Americans on average will visit a care provider about 300 times over the course of their lives. That’s hundreds of blood pressure readings, numerous diagnoses, and hundreds of entries into a patient’s medical record—and that’s potentially with dozens of different doctors. So it’s understandable, inevitable even, that patients would struggle to keep every provider up-to-date on their medical history.

This issue is compounded by much of our healthcare information being fragmented among multiple, incompatible health systems’ electronic health records. The majority of these systems store and exchange health information in unique, often proprietary ways—and thus don’t effectively talk with one another.

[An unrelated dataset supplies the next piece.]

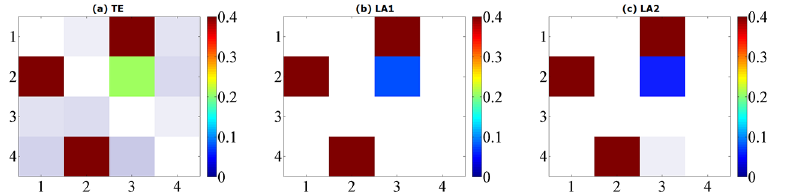
Fig 1. Matrix representations of the corresponding causalities for Model A. Retrieved by traditional TE method (a) and two low-dimensional approximation methods (b) (c) with linear estimator. The results are averaged over 100 simulations of 1024 time points and shown with color revealing the magnitude and transparency indicating the significance. The directions of causal influence are from row to column.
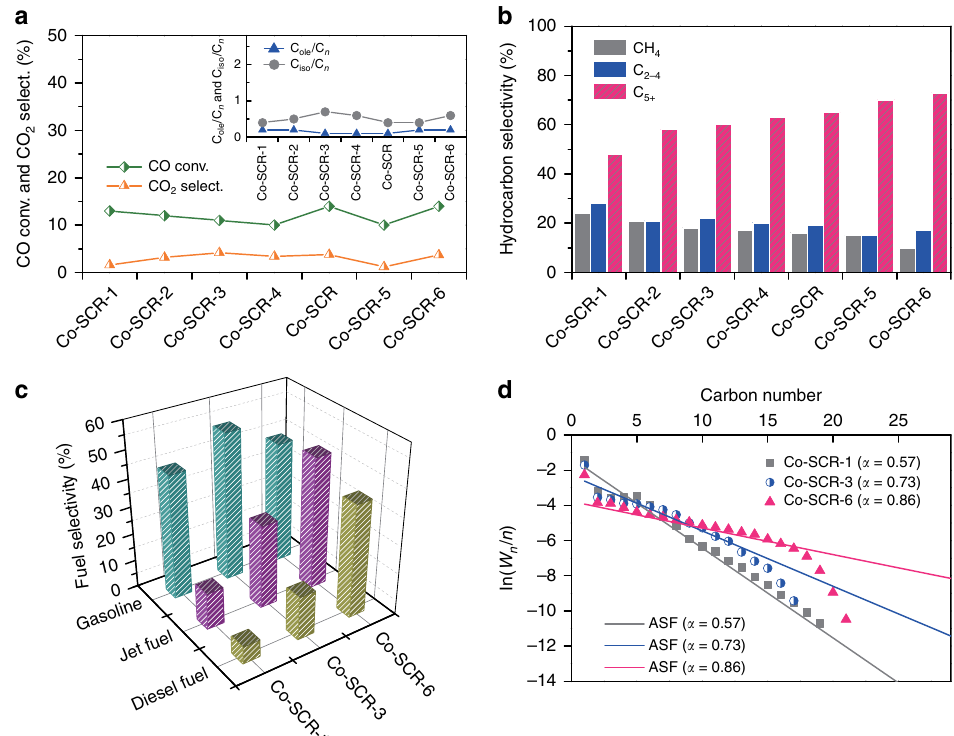
Fig. 4 Impact of geometrical structures on FT product distribution. a CO conversion, C ole /C n ratio and C iso /C n ratio of the Co-SCRs. b Hydrocarbon distribution of the Co-SCRs. c Fuel selectivity of gasoline (C 5 – 11 ), jet fuel (C 8 – 16 ), and diesel fuel (C 10 – 20 ) for the Co-SCR-1, Co-SCR-3, and Co-SCR-6. d Chain growth probability ( α ) of the Co-SCRs. The α value was calculated based on the growth trend of hydrocarbons C 5 – 11 over the Co-SCR-1, Co-SCR-3, and Co-SCR-6, respectively. The calculation rule of the α value was according to the Anderson – Schulz – Flory model 63,64 . Reaction conditions: T = 533 K; P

Fortunately, recent news from Apple points to a reprieve for patients struggling to keep all of their providers up-to-date. Apple has teamed with roughly a dozen hospitals across the country, including the likes of Geisinger Health, Johns Hopkins Medicine, and Cedars-Sinai Medical Center, to make patient’s medical history available to them on their phone. Patients can bring their phone with them to participating health systems and provide caregivers with an up-to-date medical history.

Empowering patients with the ability to carry their health records on their phone is great, and will surely help them overcome the issue of fragmented healthcare records. Yet the underlying standardization of how healthcare data is exchanged that has made this possible is the real feat. In fact, this standardization may potentially pave the way for innovation and rapid expansion of the health information technology (HIT) industry.